Responsibility for listing all the contents of food was begun to inform customers to make good choices. In the late 1980s a Dietary Reference Value committee was set up and national labelling laws were introduced  from 1991 and throughout the 1990s until they were extended in 2005.

Original packaging from 1990 - new guidelines for listing ingredients and nutritional information in values (such as grams and calories).

Because we as consumers have the choices which were not available to our ancestors does not mean that we are not subject to the effects of adulteration! In fact, modern processed foods often contain additives which are not food products and which have been scientifically proven to not only contribute to poor health and weight gain, but actually change the way in which our brains work when we eat them.

Some of the additives in processed foods are there to offer ‘lower fat’ or ‘lower sugar’ alternatives, but the way they work to bond ingredients and prevent them degrading means that they have less natural taste and need extra flavouring and chemicals to be added. The additives used to keep people consuming also contributes to them consuming at higher levels.
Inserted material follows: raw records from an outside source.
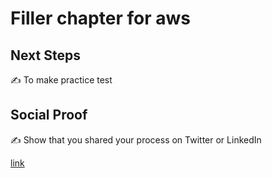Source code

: 
# Filler chapter for aws

## Next Steps

✍️ To make practice test

## Social Proof

✍️ Show that you shared your process on Twitter or LinkedIn

[link](https://twitter.com/kcmh_538/status/1317117236968972288?s=20)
Why does this happen?  The addition of sodium-based flavourings and acids mean that the brain sends a signal to the body that nutrients are on the way, but the nutrients present in the natural products have been removed so a person can overeat 'empty calories' and remain nutrient poor or even malnourished!

These patterns of behaviour lead to consumers buying more of the highly processed products and consuming them in larger quantities - particularly if these consumers are on low incomes because it is this type of food that is cheapest and most available in areas of high deprivation. With the rising cost of food across Europe due to supply chains affected by conflict and the costs of fuel and inflation; it is becoming more difficult for people to make good choices they can afford.

So, ‘ingredients’ may turn out to be just as important an issue to our communities in 2022 as they were in the time of the Pioneers.